This article provides guidance for industry on how to comply with the pending American National Standard on excipient GMP, with a focus on risk assessment. This article is part of a special issue on solid dosage and excipients.
Mar 1, 2012 By:
Dale Carter Pharmaceutical Technology
The forthcoming American National Standard for GMP for pharmaceutical excipients, NSF 363, utilizes quality risk-management
principles to ensure that the implementation of this standard provides appropriate controls in manufacturing to produce excipients
that are safe, of appropriate quality, and of consistent composition (1). (See "The American National Standard for Excipient
GMP" in this issue for background details). The need to apply risk-management principles to excipient manufacture and use
was born out of the challenge of defining a clear and auditable standard that can be applied across the vast diversity of
excipient manufacturing processes, their raw-material sources, their chemical and physical properties, and their many end
users in different types of drug products. Attempts to define requirements in such areas as personnel hygiene, infrastructure,
or work environment, inevitably lead to clauses that may be appropriate for one excipient but not for others (e.g., indoor
operations versus outdoor multiacre facilities, multiuse facilities versus dedicated production lines).

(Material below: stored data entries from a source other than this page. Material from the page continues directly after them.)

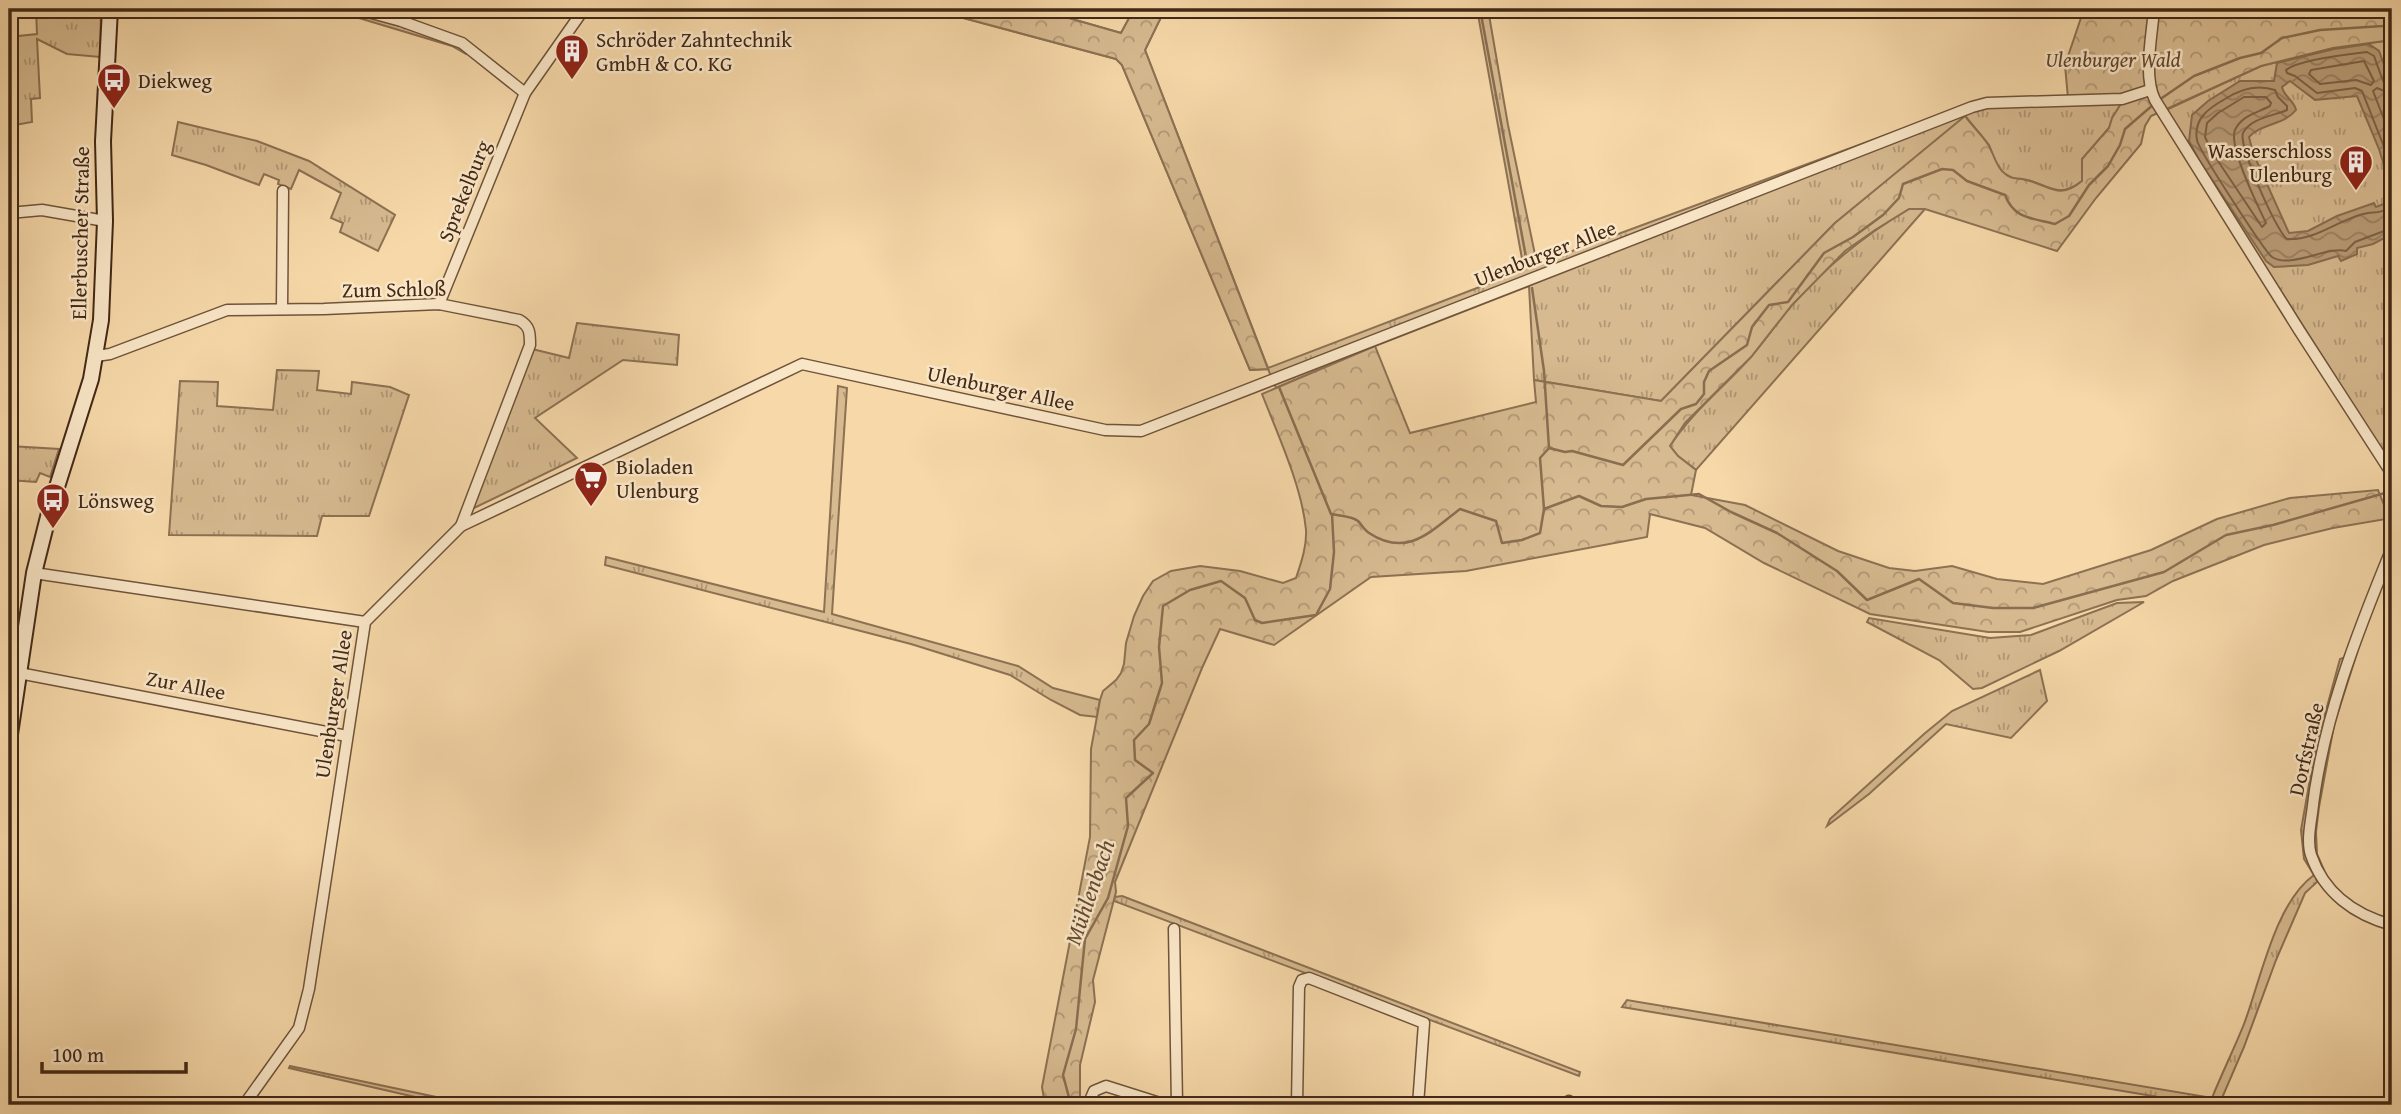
<svg xmlns="http://www.w3.org/2000/svg" width="2401" height="1114" font-family="'Gentium Book Plus',serif">
  <defs>
    <pattern id="grass-tufts" width="24" height="20" patternUnits="userSpaceOnUse" patternTransform="scale(1.75)"><rect width="24" height="20" fill="#d7ba90"/><path d="M3 7l-1-3M5 7V3M7 7l1-3M15 17l-1-3M17 17v-4M19 17l1-3" fill="none" stroke="#b09775"/></pattern>
    <pattern id="forest-crowns" width="20" height="18" patternUnits="userSpaceOnUse" patternTransform="scale(1.75)"><rect width="20" height="18" fill="#d7ba90"/><path d="M2 6a3 3 0 1 1 6 0M12 15a3 3 0 1 1 6 0" fill="none" stroke="#b09775"/></pattern>
    <pattern id="water-waves" width="16" height="10" patternUnits="userSpaceOnUse" patternTransform="scale(1.75)"><rect width="16" height="10" fill="#b99c77"/><path d="M0 5q4-4 8 0t8 0" fill="none" stroke="#987f61"/></pattern>
  </defs>
  <rect width="100%" height="100%" fill="#f6d8a9"/>
  <filter id="stains"><feTurbulence type="fractalNoise" baseFrequency=".00286" numOctaves="4"/><feColorMatrix values="0 0 0 0 .2 0 0 0 0 .09 0 0 0 0 .02 0 0 0 .5 -.17"/></filter>
  <radialGradient id="worn" r=".72"><stop offset=".6" stop-color="#630" stop-opacity="0"/><stop offset="1" stop-color="#630" stop-opacity=".3"/></radialGradient>
  <g fill="url(#grass-tufts)" stroke="#8c7153" stroke-width="2">
    <polygon points="36,9 101,9 100,57 67,54 37,39 40,98 31,99 32,122 9,126 9,37 37,34"/>
    <polygon points="329,9 383,9 464,39 472,45 466,54 452,46"/>
    <path d="M930,9H1037L1121,33L1134,9H1165L1145,50L1268,368L1524,270L1477,9H1488L1508,125L1537,264L1986,98H2068L2123,101L2109,128L2082,159V181C2053,204 2043,176 2016,180L2003,173L1995,161L1989,145L1966,117L1835,223L1661,401L1534,380L1529,286L1375,346L1276,388L1268,369L1250,370L1122,65L1116,59Z"/>
    <polygon points="2392,40 2392,466 2166,110 2261,66 2333,48"/>
    <polygon points="178,122 257,141 309,161 395,215 378,251 340,232 343,223 331,218 341,193 299,170 291,189 278,184 279,180 264,174 259,185 206,165 172,155"/>
    <path d="M1909,209H1925L1696,470L1678,456L1670,446C1692,412 1723,388 1750,358C1765,341 1778,321 1793,304C1827,265 1865,235 1909,209Z"/>
    <polygon points="577,323 679,335 677,365 623,360 535,418 577,458 472,509 532,349 569,358"/>
    <polygon points="277,370 319,371 317,390 351,394 352,382 390,387 409,395 369,516 322,516 317,536 169,535 180,381 218,382 217,406 273,410"/>
    <polygon points="838,386 847,388 832,614 1018,666 1053,688 1100,700 1097,717 1080,715 1051,700 1010,675 911,644 605,565 606,557 824,612"/>
    <polygon points="9,446 59,449 50,477 40,473 36,482 9,480"/>
    <polygon points="2144,602 2059,651 1982,688 1973,689 1939,660 1867,622 1869,618 1990,638 2031,635 2117,603"/>
    <path d="M2357,653L2334,725L2319,807L2316,832L2317,854L2324,870L2315,875L2317,882L2305,893L2276,960L2244,1047L2219,1105H2206L1622,1007L1627,1000L2212,1098C2222,1073 2234,1049 2244,1024C2261,979 2275,903 2314,875L2304,859L2301,830L2315,751L2340,659Z"/>
    <polygon points="2040,670 2047,701 2011,738 1946,724 1869,794 1827,826 1830,819 1924,734 1952,711"/>
    <polygon points="1122,896 1580,1072 1579,1076 1114,901 1115,897"/>
    <polygon points="290,1066 474,1105 450,1105 289,1068"/>
  </g>
  <g fill="url(#forest-crowns)" stroke="#8c7153" stroke-width="2">
    <polygon points="930,9 1037,9 1121,33 1134,9 1165,9 1145,50 1268,369 1250,370 1122,65 1116,59"/>
    <path d="M2084,9H2392V40L2333,48L2261,66L2151,116L2145,126L2141,144L2096,198L2057,251L1925,209H1909L1875,230L1845,251L1792,305L1751,357L1685,423L1670,446L1678,456L1696,470L1691,495L1745,505L1838,551L1889,568L1915,571L1952,566L1997,579L2043,584L2151,550L2217,519L2290,498L2378,490L2384,505L2392,513V518L2333,528L2264,545L2173,581L2146,596L2117,600L2020,632H1988L1870,614L1764,563L1705,528L1650,514L1647,537L1466,571L1371,577L1274,645L1220,629L1202,668L1115,882L1116,892L1093,980L1095,1002L1080,1065V1105H1045L1042,1087L1090,837L1091,749L1100,700L1103,691L1116,680L1121,673L1124,664L1126,643L1134,616L1143,596L1153,581L1171,571L1200,566L1240,571L1283,583L1296,578C1301,563 1307,546 1306,530C1302,487 1278,435 1262,394L1375,346L1410,433L1536,402L1534,380L1661,401L1835,223L1965,116C1972,126 1984,137 1989,146C1994,155 1995,163 2002,171C2012,181 2015,177 2026,180C2050,185 2058,201 2082,181V159L2109,128L2112,118L2122,102L2068,98L2065,65Z"/>
  </g>
  <path fill="url(#water-waves)" stroke="#896e50" stroke-width="2" fill-rule="evenodd" d="M2369,44L2379,51L2392,86V234L2373,244L2357,248V254L2341,261L2338,256L2308,265L2274,267L2266,261L2199,160L2189,141L2192,115L2208,101L2240,81H2274L2277,63L2334,49ZM2290,81L2315,100L2357,96L2379,149L2390,185L2384,204L2376,207L2374,203L2337,216L2308,231L2289,233L2253,153L2249,137C2262,123 2284,125 2296,110C2294,100 2284,97 2282,87Z"/>
  <g fill="none" stroke-linecap="round" stroke-linejoin="round">
    <g stroke="#7e6246" stroke-width="2">
      <polygon points="2364,61 2374,81 2371,85 2356,80 2320,84 2309,74 2311,70"/>
      <path d="M2392,85L2383,81L2374,56L2367,52C2349,54 2298,60 2286,70L2287,73L2295,76L2317,93L2355,88L2362,91L2392,167"/>
      <polyline points="2392,94 2377,88 2373,91 2392,140"/>
      <path d="M2266,97L2271,103L2270,106C2257,113 2242,115 2235,130C2228,146 2258,206 2266,223L2262,227L2212,152L2205,137L2207,123L2218,113L2244,97Z"/>
      <path d="M2392,198L2389,208C2381,213 2377,212 2368,213C2339,218 2317,241 2287,239C2276,231 2238,144 2243,133C2251,118 2273,116 2287,110V106L2278,97L2275,90C2257,84 2240,89 2225,99C2209,108 2193,119 2197,140C2198,149 2265,252 2272,257C2290,269 2327,246 2346,251L2355,242L2392,228"/>
    </g>
    <g stroke="#896e50" stroke-width="2.5">
      <polyline points="1480,9 1528,268"/>
      <polyline points="2159,100 2194,76 2240,58 2261,53 2282,38 2320,30 2383,26 2392,19"/>
      <polyline points="1532,288 1544,371 1549,448"/>
      <polyline points="1279,387 1331,514"/>
      <polyline points="1544,509 1579,496 1601,506 1622,507 1646,499 1699,494 1731,512 1777,533 1837,571 1867,600 1919,579 1953,603 1993,608 2033,608 2164,572 2226,535 2273,525 2392,491"/>
      <path d="M1071,1105L1063,1075L1076,1029L1085,939L1108,898L1128,826L1126,798L1153,773L1135,760L1134,740L1149,724L1162,683L1159,647L1163,606L1190,590L1221,581L1245,598L1255,620L1262,623L1316,615L1330,589L1334,552L1332,514C1340,516 1352,516 1358,521C1362,525 1364,530 1369,533C1407,558 1430,532 1460,509L1496,521L1502,543L1522,540L1540,533L1544,509L1540,458L1549,448L1565,452L1572,451L1623,465L1681,409L1696,404L1704,394V382L1709,371L1747,345L1752,327L1769,305L1788,302L1824,253L1853,237L1883,215L1899,198L1903,184L1942,169L1953,170L1967,181L2005,195C2014,219 2032,218 2055,224L2069,216L2089,185L2108,166L2120,145L2125,129L2154,104"/>
    </g>
    <g stroke="#6f543b" stroke-width="13">
      <g id="street">
        <polyline points="357,9 401,21 462,43 525,93"/>
        <path d="M2154,9C2152,36 2143,76 2155,100L2299,330L2392,474"/>
        <polyline points="9,213 42,210 105,221"/>
        <polyline points="439,304 525,93 584,9"/>
        <polyline points="282,308 283,191"/>
        <path d="M96,356L110,354L227,310L324,309L439,304L519,320C530,326 530,333 530,345L461,526"/>
        <path d="M2392,548C2357,633 2322,722 2312,813C2310,826 2307,843 2311,855C2324,893 2355,915 2392,925"/>
        <polyline points="34,573 365,622"/>
        <polyline points="19,673 347,736"/>
        <polyline points="1174,929 1177,1105"/>
        <polyline points="244,1105 299,1028 309,989 365,622 461,526 802,364 1105,430 1141,431 1972,107 1987,103 2122,99 2150,90"/>
        <polyline points="1088,1105 1094,1091 1106,1086 1166,1105"/>
        <polyline points="1297,1105 1299,987 1302,980 1309,978 1424,1023 1418,1105"/>
        <polyline points="1567,1105 1569,1101"/>
      </g>
    </g>
    <g stroke="#422816" stroke-width="18">
      <polyline id="secondary" points="9,741 34,573 50,509 91,379 101,320 105,221 103,141 110,9"/>
    </g>
    <use href="#street" stroke="#f9e6c7" stroke-width="10"/>
    <use href="#secondary" stroke="#f9e6c7" stroke-width="14"/>
  </g>
  <defs>
    <g id="building-pin" transform="scale(1.75)"><path d="M0 17L-7.5 6A9.5 9.5 0 1 1 7.5 6Z" fill="#8f2418" stroke="#f9e6c7"/><path d="M-4-6H4V6H1V3H-1V6H-4ZM-2.5-4.3h1.7v1.8h-1.7ZM.8-4.3h1.7v1.8H.8ZM-2.5-1h1.7V.8h-1.7ZM.8-1h1.7V.8H.8Z" fill="#fff"/></g>
    <g id="bus-pin" transform="scale(1.75)"><path d="M0 17L-7.5 6A9.5 9.5 0 1 1 7.5 6Z" fill="#8f2418" stroke="#f9e6c7"/><path d="M-5-6H5V4H4V6H2V4H-2V6H-4V4H-5ZM-3.5-4V0h7V-4ZM-3.5 1.2v1.5H-2V1.2ZM2 1.2v1.5H3.5V1.2Z" fill="#fff"/></g>
    <g id="supermarket-pin" transform="scale(1.75)"><path d="M0 17L-7.5 6A9.5 9.5 0 1 1 7.5 6Z" fill="#8f2418" stroke="#f9e6c7"/><path d="M-6-5.5h2.5l.6 2H6L4.5 2H-2.5L-4.4-4H-6ZM-1.5 3.2a1.3 1.3 0 1 0 .1 0ZM3 3.2a1.3 1.3 0 1 0 .1 0Z" fill="#fff"/></g>
  </defs>
  <g fill-rule="evenodd">
    <use href="#building-pin" x="572" y="51"/>
    <use href="#bus-pin" x="114" y="80"/>
    <use href="#building-pin" x="2356" y="162"/>
    <use href="#supermarket-pin" x="591" y="478"/>
    <use href="#bus-pin" x="53" y="500"/>
  </g>
  <g text-anchor="middle" dominant-baseline="central" stroke-width="5" stroke-linejoin="round" paint-order="stroke">
    <g font-size="21" fill="#422816" stroke="#f9e6c7" text-anchor="start">
      <text x="596" y="39">Schröder Zahntechnik<tspan x="596" dy="24">GmbH &amp; CO. KG</tspan></text>
      <text x="138" y="80">Diekweg</text>
      <text x="2332" y="150" text-anchor="end">Wasserschloss<tspan x="2332" dy="24">Ulenburg</tspan></text>
      <text x="616" y="466">Bioladen<tspan x="616" dy="24">Ulenburg</tspan></text>
      <text x="78" y="500">Lönsweg</text>
    </g>
    <g font-size="21" font-style="italic" fill="#60452e" stroke="#f9e6c7">
      <text x="2113" y="59">Ulenburger Wald</text>
    </g>
    <g font-size="21" fill="#422816" stroke="#f9e6c7">
      <text transform="translate(464 191) rotate(-68)">Sprekelburg</text>
      <text transform="translate(80 233) rotate(-89)">Ellerbuscher Straße</text>
      <text transform="translate(1545 253) rotate(-21)">Ulenburger Allee</text>
      <text transform="translate(394 289) rotate(-1)">Zum Schloß</text>
      <text transform="translate(1001 388) rotate(12)">Ulenburger Allee</text>
      <text transform="translate(186 685) rotate(11)">Zur Allee</text>
      <text transform="translate(333 704) rotate(-81)">Ulenburger Allee</text>
      <text transform="translate(2306 749) rotate(-77)">Dorfstraße</text>
    </g>
    <g font-size="23" font-style="italic" fill="#664b33" stroke="#f9e6c7">
      <text transform="translate(1089 892) rotate(-71)">Mühlenbach</text>
    </g>
  </g>
  <rect width="2401" height="1114" fill="none" stroke="#f6d8a9" stroke-width="35"/>
  <rect x="10" y="10" width="2380" height="1093" fill="none" stroke="#422816" stroke-width="3.5"/>
  <rect x="18" y="18" width="2366" height="1079" fill="none" stroke="#422816" stroke-width="2"/>
  <path d="M42 1062v10h144v-10" fill="none" stroke="#422816" stroke-width="3.5"/>
  <text x="52" y="1062" font-size="21" fill="#422816" stroke="#f9e6c7" stroke-width="5" paint-order="stroke">100 m</text>
  <rect width="100%" height="100%" filter="url(#stains)"/>
  <rect width="100%" height="100%" fill="url(#worn)"/>
</svg>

The Joint International Pharmaceutical Excipient Council and Pharmaceutical Quality Group (IPEC–PQG) GMP Guide for Pharmaceutical
Excipients was used to develop NSF 363 (2). The standard addresses the aforementioned industry differences by discussing various
points for consideration during excipient manufacture as well as calling for a risk assessment. The American National Standard
Institute (ANSI) is expected to review and approve NSF 363 this year. This article provides guidance for industry on how to
comply with NSF 363 upon its pending approval, with a focus on risk assessment as part of excipient GMP.
NSF 363 requires risk assessments to support decisions and implement controls (see Tables I–IV). For example, Section 4.2.1
on Documentation requires incorporating quality risk-management principles into changes to the quality-management system (1).
The International Conference on Harmonization (ICH) Q9 Quality Risk Management guideline, a reference document for NSF 363, gives two primary principles: "The evaluation of the risk to quality should be
based on scientific knowledge and ultimately link to the protection of the patient" and "the level of effort, formality, and
documentation of the quality risk management process should be commensurate with the level of risk" (3).
Table III: NSF 363 sections requiring decisions based on risk assessment (Ref. 1).
These principles can help to frame a company's thought process when conducting and documenting risk assessment by focusing
the activity on the overall goal of protecting the patient. The principles direct the industry to use science when determining
the significance "of the probability of occurrence of harm and the severity of that harm" (1). It is also pointed out that
not all risks are equal, and therefore, each documented risk assessment may or may not provide the same level of detail or
Table IV: NSF 363 sections requiring risk controls as a result of risk assessment (Ref. 1).
NSF 363 adopts the same definition for risk assessment as found in ICH Q9, namely: "a systematic process of organizing information
to support a risk decision to be made within a risk management process. It consists of the identification of hazards and the
analysis and evaluation of risks associated with exposure to those hazards" (3). In Q9, a hazard is a potential source of
harm and harm is "damage to health, including the damage that can occur from loss of product quality or availability" (3).
This definition highlights the difference between risk assessment for excipients and hazard analysis for food ingredients.
In Hazard Analysis and Critical Control Points (HACCP) plans used throughout the food industry, the focus lies on preventing
microbiological, chemical, or physical contamination that is reasonably likely to cause illness or injury. No consideration
is given to consistency of composition or functionality of the ingredient. Excipient manufacturers must assess the impact
of a change to excipient composition on its functionality and performance in the drug product, but only the user of the excipient
can adequately make this assessment. The excipient manufacturer understands the range of variability, in chemical composition
and physical properties, of its product and may communicate this to the user during qualification. The excipient manufacturer
is expected to use risk assessment to prevent deviations in the stated range of variability. For this reason, the excipient
manufacturer's documentation of its product's composition and variability provides crucial information for conducting an adequate
risk assessment. This information is also a requirement of NSF 363 Section 22.214.171.124 on Excipient Composition (1).